L'emploi de la deuxième personne dans le marqueur discursif tu sais nous invite de même à nuancer le

caractère monologal de ces textes (critère 8). Bien sûr, le scripteur tient seul le crayon-plume, mais par le

truchement du discours rapporté, il met en scène une situation dialogale :

(8) Tu me dis que j'ai du être contant oui je lai été jai été plus que contant car j'aurais

pleuré de joie (Pierre, 15/10/1914) Vous me dite de vous dire çi j'ai reçu le colis ébien oui je les mis dans mon sac (Laurent, 16/11/1914) Tu me dememde la droit ou nous somme ébien je vai te le dirre nous somme dans le pas-de-Calais (Laurent, 04/12/1914)

Le texte est monologal sans doute, mais il fonctionne en " diaphonie effective » (Roulet, 1993 : 86). Non

seulement il reprend le discours effectivement tenu par le correspondant, cité en discours indirect (que

j'ai dû être contant / de vous dire çi j'ai reçu le colis / la droit ou nous somme), mais il y répond en

utilisant des formes caractéristiques de l'interaction orale, comme le mot-phrase oui, l'interjection eh

bien, et en mettant en oeuvre ses modalités d'enchaînement ordinaires : la reprise lexicale (de contant dans

la première citation, de nous somme dans la troisième) ou l'anaphore pronominale (le pronom personnel

élidé l - agglutiné dans lai -, anaphorique de contant dans la première citation ; le même pronom l -

agglutiné cette fois dans " les » - anaphorique de le colis dans la deuxième ; le pronom le, anaphore

conceptuelle de la question où êtes-vous ?).

Qu'en est-il du neuvième critère : quel degré de préparation les scripteurs accordent-ils à leur texte ?

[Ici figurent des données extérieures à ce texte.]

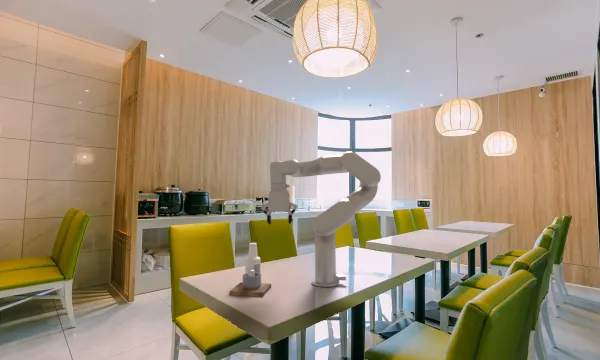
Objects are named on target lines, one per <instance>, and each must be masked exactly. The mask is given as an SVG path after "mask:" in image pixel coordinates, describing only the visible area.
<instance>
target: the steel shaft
mask: <svg viewBox="0 0 600 360" xmlns="http://www.w3.org/2000/svg"><path fill="white" fill-rule="evenodd" d="M248 276H255V270H254V269H249V270H248Z"/></svg>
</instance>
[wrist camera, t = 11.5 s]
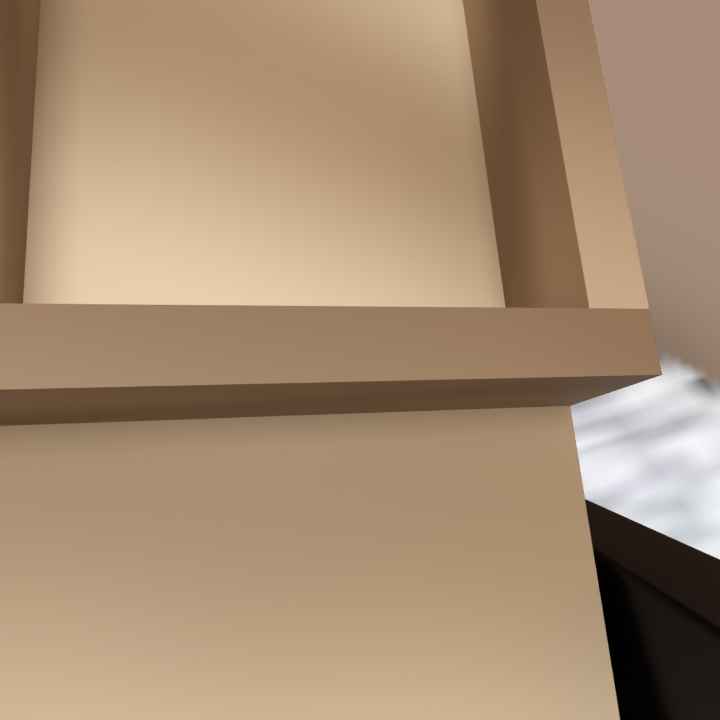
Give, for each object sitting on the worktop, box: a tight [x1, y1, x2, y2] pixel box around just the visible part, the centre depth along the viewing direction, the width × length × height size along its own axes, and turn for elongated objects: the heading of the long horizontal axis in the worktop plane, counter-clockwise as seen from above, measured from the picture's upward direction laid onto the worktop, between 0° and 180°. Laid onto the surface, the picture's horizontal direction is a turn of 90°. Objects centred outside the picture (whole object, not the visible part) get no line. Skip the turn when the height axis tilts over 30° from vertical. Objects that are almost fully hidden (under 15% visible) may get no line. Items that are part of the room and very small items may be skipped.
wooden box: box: [0, 0, 662, 720], centre depth 9 cm, size 9×5×11 cm, turn 4°
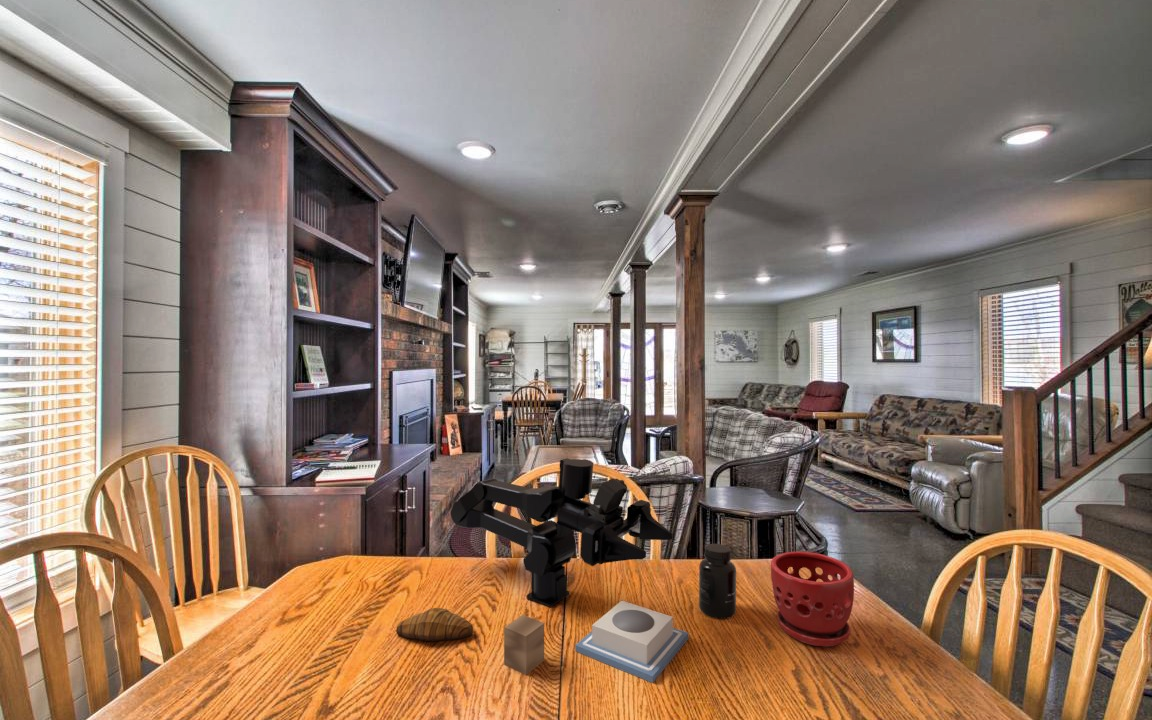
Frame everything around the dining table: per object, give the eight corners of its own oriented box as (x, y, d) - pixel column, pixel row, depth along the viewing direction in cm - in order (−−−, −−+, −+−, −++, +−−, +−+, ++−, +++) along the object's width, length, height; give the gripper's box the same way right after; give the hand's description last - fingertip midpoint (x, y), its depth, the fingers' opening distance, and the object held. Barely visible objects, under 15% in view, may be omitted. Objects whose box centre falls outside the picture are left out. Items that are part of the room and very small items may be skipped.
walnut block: (504, 665, 78) (504, 627, 78) (522, 650, 81) (522, 614, 81) (525, 675, 75) (525, 636, 75) (544, 660, 79) (544, 623, 79)
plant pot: (780, 606, 96) (780, 544, 96) (857, 627, 88) (858, 560, 88) (762, 637, 85) (762, 568, 85) (848, 665, 77) (848, 589, 77)
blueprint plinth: (575, 651, 81) (575, 626, 81) (617, 614, 93) (617, 592, 93) (652, 683, 73) (652, 655, 73) (688, 638, 85) (688, 614, 85)
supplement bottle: (738, 622, 90) (738, 556, 90) (699, 618, 91) (699, 553, 91) (734, 603, 97) (734, 542, 97) (698, 600, 98) (698, 540, 98)
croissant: (388, 647, 83) (388, 617, 83) (404, 625, 90) (404, 597, 90) (467, 649, 82) (467, 619, 82) (477, 626, 89) (477, 599, 89)
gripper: (556, 489, 85) (633, 515, 76) (616, 466, 100) (687, 486, 90) (553, 550, 86) (628, 584, 77) (613, 519, 101) (683, 544, 91)
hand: (659, 545), depth 84 cm, fingers open, 9 cm apart
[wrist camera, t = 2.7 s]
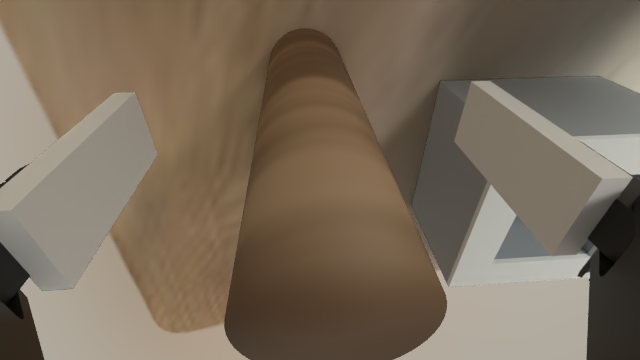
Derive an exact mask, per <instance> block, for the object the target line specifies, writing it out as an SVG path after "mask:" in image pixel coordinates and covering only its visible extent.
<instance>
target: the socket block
mask: <svg viewBox="0 0 640 360" xmlns="http://www.w3.org/2000/svg"><path fill="white" fill-rule="evenodd" d="M471 81H491V82H492V83H494V84H495V85H497V86H498V87H500V88H501V89H503V90H504V91H506V92H507V93H509V94H510V95H512V96H513V97H514V98H516V99H517V100H519V101H520V102H522V103H523V104H525V105H526V106H528V107H529V108H531V109H532V110H534V111H535V112H537V113H538V114H540V115H541V116H543V117H544V118H546V119H547V120H549V121H550V122H552V123H553V124H555V125H556V126H558V127H559V128H561V129H562V130H564V131H565V132H567V133H568V134H570V135H571V136H572V137H574V138H575V139H577V140H578V141H581V142H583V143H584V144H586V145H587V146H589V147H590V148H592V149H593V150H595V151H596V153H599V154H601V155H602V156H604V157H605V158H607V160H610V161H611V162H613V163H614V164H616V165H617V166H619V167H620V168H622V169H623V170H625V171H626V172H628V173H629V174H631V175H632V176H634V177H635V178H637V179H638V180H639V181H640V93H638V92H635V91H633V90H631V89H628V88H626V87H624V86H621V85H619V84H617V83H614V82H612V81H610V80H608V79H605V78H603V77H601V76H582V77H549V78H516V79H483V80H450V81H440V85H439V89H438V94H437V98H436V102H435V107H434V111H433V115H432V120H431V124H430V128H429V133H428V137H427V141H426V146H425V150H424V155H423V159H422V163H421V168H420V172H419V176H418V181H417V185H416V189H415V194H414V198H413V202H412V208H413V211H414V213H415V215H416V217H417V219H418V221H419V224H420V226H421V228H422V230H423V232H424V235H425V237H426V239H427V241H428V243H429V245H430V248H431V250H432V252H433V254H434V256H435V258H436V261H437V263H438V265H439V267H440V269H441V272H442V274H443V276H444V278H445V280H446V282H447V285H448V287H460V286H475V285H487V284H488V285H489V284H501V283H502V284H503V283H517V282H532V281H546V280H561V279H574V278H581V277H579V276H577V275H578V273H579V271H580V270H581V269H582V267H583V266H584V265H585V264H586V262H587V261H588V260H589V258H590V257H591V256H592V255H593V253H594V252H595V251H596V249H597V247H596V246H595V245H594V244H593V243H592V242H591V241H590V240H589V239H588V240H587V241H586V243H585V244H584V245H583V247H582V248H581V249H580V251H579V252H578V253H577V255H563V256H551V255H550V254H549V253H548V252H547V250H546V249H545V248H544V247H543V246H542V245H541V243H540V242H539V241H538V240H537V239H536V237H535V236H534V235H533V234H532V233H531V232H530V230H529V229H528V228H527V227H526V226H525V224H524V223H523V222H522V221H521V220H520V219H519V217H518V216H517V215H516V214H515V213H514V211H513V210H512V209H511V208H510V207H509V206H508V204H507V203H506V202H505V201H504V200H503V198H502V197H501V196H500V195H499V194H498V193H497V191H496V190H495V189H494V188H493V187H492V185H491V184H490V183H489V182H488V181H487V180H486V178H485V177H484V176H483V175H482V174H481V172H480V171H479V170H478V169H477V168H476V167H475V165H474V164H473V163H472V162H471V161H470V159H469V158H468V157H467V156H466V155H465V154H464V152H463V151H462V150H461V149H460V148H459V146H458V145H457V144H456V143H455V142H454V140H455V137H456V133H457V130H458V126H459V123H460V119H461V116H462V112H463V109H464V105H465V102H466V98H467V95H468V91H469V88H470V84H471ZM582 278H590V272H588V273H585V275H584V276H583V277H582Z"/></svg>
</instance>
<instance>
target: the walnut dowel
mask: <svg viewBox="0 0 640 360" xmlns="http://www.w3.org/2000/svg"><path fill="white" fill-rule="evenodd" d="M446 309H447V300H446V295H445V292H444V290H443V288H442V286H441V283H440V281H439V279H438V277H437V274H436V272H435V270H434V267H433V265H432V263H431V261H430V258H429V256H428V254H427V251H426V249H425V247H424V245H423V242H422V240H421V238H420V236H419V233H418V231H417V229H416V227H415V224H414V222H413V220H412V217H411V215H410V213H409V211H408V208H407V206H406V204H405V202H404V199H403V197H402V195H401V193H400V190H399V188H398V186H397V183H396V181H395V179H394V177H393V174H392V172H391V170H390V168H389V165H388V163H387V161H386V159H385V156H384V154H383V152H382V149H381V147H380V145H379V143H378V140H377V138H376V136H375V134H374V131H373V129H372V127H371V125H370V122H369V120H368V118H367V115H366V113H365V111H364V109H363V106H362V104H361V102H360V100H359V97H358V95H357V93H356V91H355V88H354V86H353V84H352V81H351V79H350V77H349V75H348V72H347V70H346V68H345V66H344V63H343V61H342V59H341V56H340V54H339V52H338V50H337V48H336V46H335V44H334V43H333V42H332V41H331V39H329V38H328V37H327V36H326V35H324V34H323V33H321V32H319V31H316V30H313V29H298V30H294V31H291V32H289V33H287V34H286V35H284V36H283V37H282V38H281V39H280V40H279V41H278V42H277V43H276V45H275V46H274V48H273V50H272V53H271V57H270V62H269V68H268V73H267V79H266V85H265V90H264V96H263V102H262V108H261V113H260V119H259V125H258V131H257V136H256V142H255V148H254V154H253V159H252V165H251V171H250V176H249V182H248V188H247V194H246V199H245V205H244V211H243V217H242V222H241V228H240V234H239V240H238V245H237V251H236V257H235V262H234V268H233V274H232V280H231V285H230V291H229V297H228V303H227V308H226V314H225V324H224V326H225V332H226V335H227V337H228V339H229V341H230V343H231V344H232V345H233V347H234V348H235V349H236V350H237V351H239V352H240V353H241V354H242V355H244V356H246V357H247V358H248V359H250V360H393V359H395V358H398V357H400V356H402V355H404V354H406V353H408V352H410V351H412V350H413V349H415V348H416V347H418V346H419V345H421V344H422V343H423V342H425V341H426V340H427V339H428V338H429V337H430V336H431V335H432V334H433V333H435V331H436V330H437V329H438V327H439V326H440V325H441V323H442V321H443V319H444V317H445V313H446Z"/></svg>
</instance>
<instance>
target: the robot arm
mask: <svg viewBox="0 0 640 360" xmlns="http://www.w3.org/2000/svg"><path fill="white" fill-rule="evenodd" d="M454 142H455V143H456V144H457V145H458V146H459V148H460V149H461V150H462V151H463V152H464V154H465V155H466V156H467V157H468V158H469V159H470V161H471V162H472V163H473V164H474V165H475V167H476V168H477V169H478V170H479V171H480V172H481V174H482V175H483V176H484V177H485V178H486V180H487V181H488V182H489V183H490V184H491V185H492V187H493V188H494V189H495V190H496V191H497V193H498V194H499V195H500V196H501V197H502V198H503V200H504V201H505V202H506V203H507V204H508V206H509V207H510V208H511V209H512V210H513V211H514V213H515V214H516V215H517V216H518V217H519V219H520V220H521V221H522V222H523V223H524V224H525V226H526V227H527V228H528V229H529V230H530V232H531V233H532V234H533V235H534V236H535V237H536V239H537V240H538V241H539V242H540V243H541V245H542V246H543V247H544V248H545V249H546V250H547V252H548V253H549V254H550V255H551V256H563V255H577V253H578V252H579V251H580V249H581V248H582V247H583V245H584V244H585V243H586V241H587V240H588V239H589V240H590V241H591V242H592V243H593V244H594V245H595V246H596V247H597V249H596V251H595V252H594V253H593V255H592V256H591V257H590V258H589V260H588V261H587V262H586V264H585V265H584V266H583V267H582V269H581V270H580V271H579V273H578V275H577V276H579V277H581V278H582V277H583V276H584V275H585V273H588V272H590V279H589V281H590V287H589V313H588V338H587V360H640V181H639V180H638V179H637V178H635V177H634V176H632V175H631V174H629V173H628V172H626V171H625V170H623V169H622V168H620V167H619V166H617V165H616V164H614V163H613V162H611V161H610V160H607V158H605V157H604V156H602V155H601V154H599V153H596V151H595V150H593V149H592V148H590V147H589V146H587V145H586V144H584V143H583V142H581V141H578V140H577V139H575V138H574V137H572V136H571V135H570V134H568V133H567V132H565V131H564V130H562V129H561V128H559V127H558V126H556V125H555V124H553V123H552V122H550V121H549V120H547V119H546V118H544V117H543V116H541V115H540V114H538V113H537V112H535V111H534V110H532V109H531V108H529V107H528V106H526V105H525V104H523V103H522V102H520V101H519V100H517V99H516V98H514V97H513V96H512V95H510V94H509V93H507V92H506V91H504V90H503V89H501V88H500V87H498V86H497V85H495V84H494V83H492V82H491V81H471V84H470V88H469V91H468V95H467V98H466V102H465V105H464V109H463V112H462V116H461V119H460V123H459V126H458V130H457V133H456V137H455V140H454ZM157 155H158V154H157V151H156V148H155V146H154V143H153V140H152V138H151V135H150V132H149V129H148V127H147V124H146V121H145V118H144V116H143V113H142V110H141V107H140V105H139V102H138V99H137V97H136V94H135V92H126V93H113V94H112V95H111V96H110V97H108V98H107V99H106V100H105V101H104V102H102V103H101V104H100V105H99V106H98V107H97V108H95V109H94V110H93V111H92V112H91V113H89V114H88V115H87V116H86V117H85V118H83V119H82V120H81V121H80V122H79V123H77V124H76V125H75V126H74V127H73V128H72V129H70V130H69V131H68V132H67V133H66V134H64V135H63V136H62V137H61V138H60V139H58V140H57V141H56V142H55V143H54V144H53V145H51V146H50V147H49V148H48V149H47V150H45V151H44V152H43V153H42V154H41V155H39V156H38V157H37V158H36V159H35V160H33V161H32V162H31V163H30V164H28V165H26V166H24V167H22V168H20V169H19V170H17V171H16V172H15V173H14V174H12V175H11V176H10V177H9V178H8V179H6V180H5V181H6V182H5V183H2V184H0V360H44V357H43V353H42V350H41V346H40V342H39V339H38V336H37V331H36V328H35V324H34V320H33V317H32V313H31V310H30V306H29V302H28V299H27V297H26V296H25V295H24V294H23V292H22V291H21V290H20V288H21V287H22V285H23V284H24V283H25V282H26V280H27V279H28V278H29V277H30V278H31V279H32V280H33V281H34V283H35V284H36V285H37V286H38V287H39V288H40V289H41V290H42V291H51V290H65V289H73V288H74V286H75V285H76V283H77V282H78V280H79V278H80V277H81V275H82V274H83V272H84V271H85V269H86V267H87V266H88V264H89V263H90V261H91V260H92V258H93V256H94V255H95V253H96V252H97V250H98V248H99V247H100V245H101V244H102V242H103V240H104V239H105V237H106V236H107V234H108V233H109V231H110V229H111V228H112V226H113V225H114V223H115V221H116V220H117V218H118V217H119V215H120V213H121V212H122V210H123V209H124V207H125V205H126V204H127V202H128V201H129V199H130V198H131V196H132V194H133V193H134V191H135V190H136V188H137V186H138V185H139V183H140V182H141V180H142V178H143V177H144V175H145V174H146V172H147V171H148V169H149V167H150V166H151V164H152V163H153V161H154V159H155V158H156V156H157Z"/></svg>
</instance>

Quand ils ne sont pas au feu, les soldats ont le temps de songer à ce qu'ils vont écrire ; on le perçoit par

exemple dans cette mention d'une pensée de la veille : (9) J'ai pensé a une chose hier qui pourrait m'être utile dans quelques temps (Alfred,

23/05/1916)

Cependant, sur les six occurrences du participe pensé, trois se trouvent dans des énoncés négatifs, du

type : je voulais te dire ces derniers jours de m envoyer de largent je n'y ai pas pensé il a fallu ta lettre de

ce soir pour m'y faire repenser (Pierre, 12/07/1915). La lettre est souvent quotidienne, parfois

bi-quotidienne, ce qui ne laisse pas vraiment le temps d'une préparation approfondie. Pour autant, le

scripteur n'évolue pas dans la même temporalité que le locuteur, et son texte ne présente généralement

pas les disfluences, inachèvements, reprises caractéristiques d'un discours passant par le chenal oral.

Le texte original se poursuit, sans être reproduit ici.